▶ _INSTRUCTIONS TO FOLLOW_: Write out exactly, excluding pictures, the lines from the one containing "70: (352, 249, 2.43)" through the end of the data, both included.

Saved data entries:
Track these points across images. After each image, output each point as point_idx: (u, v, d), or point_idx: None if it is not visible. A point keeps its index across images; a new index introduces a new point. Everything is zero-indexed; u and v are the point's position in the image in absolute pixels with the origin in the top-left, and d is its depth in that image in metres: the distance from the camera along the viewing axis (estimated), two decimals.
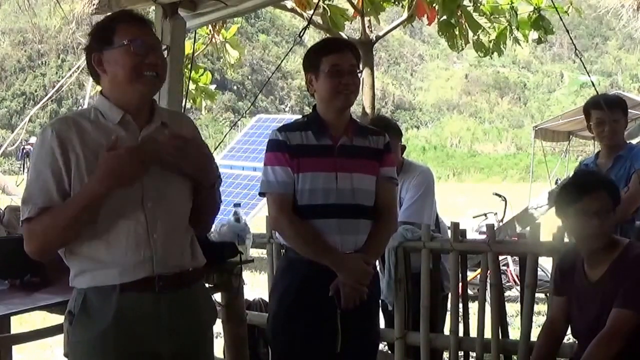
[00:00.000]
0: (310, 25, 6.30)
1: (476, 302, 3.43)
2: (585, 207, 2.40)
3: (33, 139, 16.45)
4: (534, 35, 8.23)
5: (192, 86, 9.17)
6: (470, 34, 8.07)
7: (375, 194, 2.52)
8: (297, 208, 2.46)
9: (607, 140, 3.53)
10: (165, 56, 1.99)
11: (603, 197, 2.42)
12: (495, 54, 8.56)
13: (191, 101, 9.63)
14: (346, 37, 8.76)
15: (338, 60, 2.46)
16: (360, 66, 2.62)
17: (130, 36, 1.89)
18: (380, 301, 2.84)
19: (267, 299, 3.99)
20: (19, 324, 3.94)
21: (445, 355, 3.61)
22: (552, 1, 5.93)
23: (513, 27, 8.13)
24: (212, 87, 10.08)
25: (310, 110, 2.60)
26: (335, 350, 2.44)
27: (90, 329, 1.88)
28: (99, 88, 2.02)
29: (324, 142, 2.49)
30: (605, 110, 3.43)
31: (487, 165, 34.18)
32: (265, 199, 2.57)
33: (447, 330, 3.41)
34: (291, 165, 2.45)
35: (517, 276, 5.18)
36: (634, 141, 5.47)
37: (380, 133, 2.61)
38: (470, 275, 5.40)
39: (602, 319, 2.38)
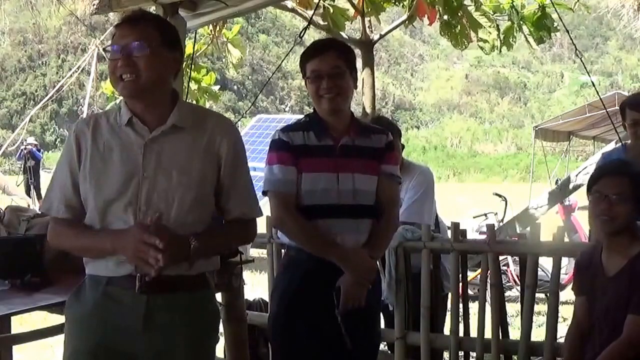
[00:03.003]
0: (311, 25, 6.29)
1: (476, 302, 3.43)
2: (600, 189, 2.40)
3: (32, 139, 16.52)
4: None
5: (194, 86, 9.15)
6: (472, 33, 8.07)
7: (377, 192, 2.52)
8: (299, 208, 2.46)
9: None
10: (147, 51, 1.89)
11: (620, 183, 2.39)
12: (498, 51, 8.56)
13: (194, 102, 9.62)
14: (346, 37, 8.77)
15: (317, 66, 2.46)
16: (360, 65, 2.61)
17: (112, 42, 1.93)
18: (381, 301, 2.84)
19: (267, 299, 3.99)
20: (19, 324, 3.95)
21: (446, 355, 3.61)
22: (552, 1, 5.93)
23: (519, 24, 8.11)
24: (216, 87, 10.07)
25: (311, 110, 2.61)
26: (335, 349, 2.44)
27: (74, 312, 1.97)
28: (106, 88, 2.08)
29: (325, 142, 2.48)
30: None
31: (488, 166, 34.18)
32: (264, 200, 2.57)
33: (447, 330, 3.41)
34: (295, 165, 2.45)
35: (517, 276, 5.18)
36: None
37: (382, 132, 2.60)
38: (471, 275, 5.40)
39: (610, 311, 2.36)
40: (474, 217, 7.76)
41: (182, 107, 2.00)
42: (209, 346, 2.06)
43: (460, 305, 3.34)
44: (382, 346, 3.56)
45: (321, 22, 8.12)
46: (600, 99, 6.41)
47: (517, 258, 4.19)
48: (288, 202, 2.45)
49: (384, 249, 2.66)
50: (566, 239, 2.96)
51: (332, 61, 2.46)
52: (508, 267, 6.48)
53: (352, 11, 8.44)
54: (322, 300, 2.42)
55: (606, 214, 2.38)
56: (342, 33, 8.38)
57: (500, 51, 8.63)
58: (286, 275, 2.55)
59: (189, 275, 1.94)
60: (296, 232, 2.48)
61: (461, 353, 3.37)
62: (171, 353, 1.94)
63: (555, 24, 8.17)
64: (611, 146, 8.41)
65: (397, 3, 8.44)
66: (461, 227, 3.31)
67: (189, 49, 5.38)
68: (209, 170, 1.97)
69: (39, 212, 3.02)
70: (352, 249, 2.43)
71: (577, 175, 7.31)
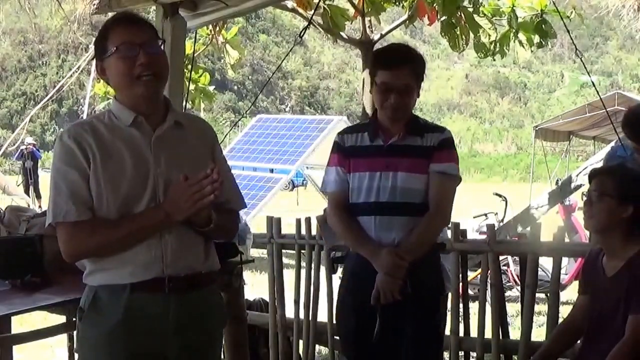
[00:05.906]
0: (311, 26, 6.30)
1: (476, 302, 3.43)
2: (589, 189, 2.44)
3: (30, 139, 16.51)
4: (536, 38, 8.21)
5: (191, 87, 9.14)
6: (471, 35, 8.06)
7: (427, 190, 2.53)
8: (348, 206, 2.58)
9: None
10: (162, 49, 1.97)
11: (604, 181, 2.41)
12: (492, 57, 8.57)
13: (190, 102, 9.62)
14: (347, 37, 8.77)
15: (388, 79, 2.47)
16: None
17: (119, 40, 1.89)
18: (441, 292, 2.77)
19: (267, 298, 3.99)
20: (19, 324, 3.94)
21: (446, 355, 3.61)
22: (555, 5, 5.94)
23: (515, 30, 8.12)
24: (211, 88, 10.07)
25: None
26: (372, 340, 2.48)
27: (99, 326, 1.89)
28: (99, 89, 2.03)
29: (376, 142, 2.55)
30: None
31: (488, 166, 34.23)
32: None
33: (447, 330, 3.41)
34: (345, 165, 2.58)
35: (517, 276, 5.18)
36: None
37: (438, 130, 2.60)
38: (471, 275, 5.40)
39: (607, 312, 2.36)
40: (474, 217, 7.76)
41: (173, 106, 2.05)
42: (221, 339, 2.19)
43: (461, 305, 3.34)
44: None
45: (321, 22, 8.12)
46: (601, 99, 6.42)
47: (517, 258, 4.19)
48: (336, 201, 2.61)
49: (418, 247, 2.51)
50: (566, 239, 2.96)
51: (404, 78, 2.47)
52: (508, 267, 6.48)
53: (352, 11, 8.44)
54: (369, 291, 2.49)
55: (586, 212, 2.42)
56: (342, 33, 8.39)
57: (494, 58, 8.64)
58: (350, 261, 2.67)
59: (210, 272, 2.01)
60: (338, 229, 2.63)
61: (461, 353, 3.37)
62: (198, 349, 1.97)
63: (553, 30, 8.18)
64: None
65: (397, 3, 8.45)
66: (461, 227, 3.31)
67: (188, 49, 5.35)
68: (209, 162, 1.99)
69: (39, 212, 3.02)
70: (382, 247, 2.47)
71: (577, 175, 7.32)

▶ _REPLY TO THE TASK_:
70: (352, 249, 2.43)
71: (577, 175, 7.31)
[00:05.906]
0: (311, 26, 6.30)
1: (476, 302, 3.43)
2: (589, 189, 2.44)
3: (30, 139, 16.51)
4: (536, 38, 8.21)
5: (191, 87, 9.14)
6: (471, 35, 8.06)
7: (427, 190, 2.53)
8: (348, 206, 2.58)
9: None
10: (162, 49, 1.97)
11: (604, 181, 2.41)
12: (492, 57, 8.57)
13: (190, 102, 9.62)
14: (347, 37, 8.77)
15: (388, 79, 2.47)
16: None
17: (119, 40, 1.89)
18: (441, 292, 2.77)
19: (267, 298, 3.99)
20: (19, 324, 3.94)
21: (446, 355, 3.61)
22: (555, 5, 5.94)
23: (515, 30, 8.12)
24: (211, 88, 10.07)
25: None
26: (372, 340, 2.48)
27: (99, 326, 1.89)
28: (99, 89, 2.03)
29: (376, 142, 2.55)
30: None
31: (488, 166, 34.23)
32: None
33: (447, 330, 3.41)
34: (345, 165, 2.58)
35: (517, 276, 5.18)
36: None
37: (438, 130, 2.60)
38: (471, 275, 5.40)
39: (607, 312, 2.36)
40: (474, 217, 7.76)
41: (173, 106, 2.05)
42: (221, 339, 2.19)
43: (461, 305, 3.34)
44: None
45: (321, 22, 8.12)
46: (601, 99, 6.42)
47: (517, 258, 4.19)
48: (336, 201, 2.61)
49: (418, 247, 2.51)
50: (566, 239, 2.96)
51: (404, 78, 2.47)
52: (508, 267, 6.48)
53: (352, 11, 8.44)
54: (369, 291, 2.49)
55: (586, 212, 2.42)
56: (342, 33, 8.39)
57: (494, 58, 8.64)
58: (350, 261, 2.67)
59: (210, 272, 2.01)
60: (338, 229, 2.63)
61: (461, 353, 3.37)
62: (198, 349, 1.97)
63: (553, 30, 8.18)
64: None
65: (397, 3, 8.45)
66: (461, 227, 3.31)
67: (188, 49, 5.35)
68: (209, 162, 1.99)
69: (39, 212, 3.02)
70: (382, 247, 2.47)
71: (577, 175, 7.32)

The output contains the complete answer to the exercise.